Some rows

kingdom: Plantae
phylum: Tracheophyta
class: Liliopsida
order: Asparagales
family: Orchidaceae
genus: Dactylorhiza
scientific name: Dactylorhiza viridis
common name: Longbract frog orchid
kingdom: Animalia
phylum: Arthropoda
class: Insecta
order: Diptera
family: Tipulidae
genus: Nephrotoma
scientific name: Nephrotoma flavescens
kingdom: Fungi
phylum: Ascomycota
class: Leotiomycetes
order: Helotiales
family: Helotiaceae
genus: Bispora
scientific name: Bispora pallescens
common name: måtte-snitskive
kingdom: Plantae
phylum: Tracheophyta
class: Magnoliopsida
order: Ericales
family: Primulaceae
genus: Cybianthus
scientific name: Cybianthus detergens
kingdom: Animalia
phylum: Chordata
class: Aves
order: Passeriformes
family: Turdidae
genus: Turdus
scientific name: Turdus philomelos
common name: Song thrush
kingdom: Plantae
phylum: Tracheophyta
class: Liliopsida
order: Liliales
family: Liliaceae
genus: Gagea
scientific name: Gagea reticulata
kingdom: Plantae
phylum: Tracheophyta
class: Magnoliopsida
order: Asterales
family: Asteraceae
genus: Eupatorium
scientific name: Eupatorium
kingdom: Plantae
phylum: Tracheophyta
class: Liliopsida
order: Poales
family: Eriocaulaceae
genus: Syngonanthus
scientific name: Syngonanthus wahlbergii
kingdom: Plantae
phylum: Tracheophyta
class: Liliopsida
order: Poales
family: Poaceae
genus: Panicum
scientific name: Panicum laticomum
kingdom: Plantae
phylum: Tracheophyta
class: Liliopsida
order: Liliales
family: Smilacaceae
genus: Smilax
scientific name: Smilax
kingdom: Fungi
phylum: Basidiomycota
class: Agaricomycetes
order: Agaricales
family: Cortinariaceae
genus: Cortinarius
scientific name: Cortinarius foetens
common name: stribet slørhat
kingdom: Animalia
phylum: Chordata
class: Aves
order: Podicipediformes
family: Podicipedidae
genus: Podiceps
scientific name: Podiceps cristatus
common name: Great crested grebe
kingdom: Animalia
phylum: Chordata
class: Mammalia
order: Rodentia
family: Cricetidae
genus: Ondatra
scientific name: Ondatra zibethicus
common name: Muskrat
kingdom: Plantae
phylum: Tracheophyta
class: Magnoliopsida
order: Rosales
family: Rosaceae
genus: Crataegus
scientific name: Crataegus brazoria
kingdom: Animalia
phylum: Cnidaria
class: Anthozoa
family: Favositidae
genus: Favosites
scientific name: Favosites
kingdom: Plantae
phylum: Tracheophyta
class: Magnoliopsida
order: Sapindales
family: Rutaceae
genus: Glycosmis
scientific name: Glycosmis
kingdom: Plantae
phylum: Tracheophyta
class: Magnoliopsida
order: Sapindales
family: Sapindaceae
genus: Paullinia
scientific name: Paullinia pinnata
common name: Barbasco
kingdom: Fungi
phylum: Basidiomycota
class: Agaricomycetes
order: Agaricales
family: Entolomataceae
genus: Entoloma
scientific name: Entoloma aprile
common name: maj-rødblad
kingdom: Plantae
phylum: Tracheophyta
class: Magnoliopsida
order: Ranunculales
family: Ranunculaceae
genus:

→ **Request**
Rewrite these rows, putting "vernacular name" wherever "common name" appears and leaving everything else as it is.

→ **Response to the task**
kingdom: Plantae
phylum: Tracheophyta
class: Liliopsida
order: Asparagales
family: Orchidaceae
genus: Dactylorhiza
scientific name: Dactylorhiza viridis
vernacular name: Longbract frog orchid
kingdom: Animalia
phylum: Arthropoda
class: Insecta
order: Diptera
family: Tipulidae
genus: Nephrotoma
scientific name: Nephrotoma flavescens
kingdom: Fungi
phylum: Ascomycota
class: Leotiomycetes
order: Helotiales
family: Helotiaceae
genus: Bispora
scientific name: Bispora pallescens
vernacular name: måtte-snitskive
kingdom: Plantae
phylum: Tracheophyta
class: Magnoliopsida
order: Ericales
family: Primulaceae
genus: Cybianthus
scientific name: Cybianthus detergens
kingdom: Animalia
phylum: Chordata
class: Aves
order: Passeriformes
family: Turdidae
genus: Turdus
scientific name: Turdus philomelos
vernacular name: Song thrush
kingdom: Plantae
phylum: Tracheophyta
class: Liliopsida
order: Liliales
family: Liliaceae
genus: Gagea
scientific name: Gagea reticulata
kingdom: Plantae
phylum: Tracheophyta
class: Magnoliopsida
order: Asterales
family: Asteraceae
genus: Eupatorium
scientific name: Eupatorium
kingdom: Plantae
phylum: Tracheophyta
class: Liliopsida
order: Poales
family: Eriocaulaceae
genus: Syngonanthus
scientific name: Syngonanthus wahlbergii
kingdom: Plantae
phylum: Tracheophyta
class: Liliopsida
order: Poales
family: Poaceae
genus: Panicum
scientific name: Panicum laticomum
kingdom: Plantae
phylum: Tracheophyta
class: Liliopsida
order: Liliales
family: Smilacaceae
genus: Smilax
scientific name: Smilax
kingdom: Fungi
phylum: Basidiomycota
class: Agaricomycetes
order: Agaricales
family: Cortinariaceae
genus: Cortinarius
scientific name: Cortinarius foetens
vernacular name: stribet slørhat
kingdom: Animalia
phylum: Chordata
class: Aves
order: Podicipediformes
family: Podicipedidae
genus: Podiceps
scientific name: Podiceps cristatus
vernacular name: Great crested grebe
kingdom: Animalia
phylum: Chordata
class: Mammalia
order: Rodentia
family: Cricetidae
genus: Ondatra
scientific name: Ondatra zibethicus
vernacular name: Muskrat
kingdom: Plantae
phylum: Tracheophyta
class: Magnoliopsida
order: Rosales
family: Rosaceae
genus: Crataegus
scientific name: Crataegus brazoria
kingdom: Animalia
phylum: Cnidaria
class: Anthozoa
family: Favositidae
genus: Favosites
scientific name: Favosites
kingdom: Plantae
phylum: Tracheophyta
class: Magnoliopsida
order: Sapindales
family: Rutaceae
genus: Glycosmis
scientific name: Glycosmis
kingdom: Plantae
phylum: Tracheophyta
class: Magnoliopsida
order: Sapindales
family: Sapindaceae
genus: Paullinia
scientific name: Paullinia pinnata
vernacular name: Barbasco
kingdom: Fungi
phylum: Basidiomycota
class: Agaricomycetes
order: Agaricales
family: Entolomataceae
genus: Entoloma
scientific name: Entoloma aprile
vernacular name: maj-rødblad
kingdom: Plantae
phylum: Tracheophyta
class: Magnoliopsida
order: Ranunculales
family: Ranunculaceae
genus:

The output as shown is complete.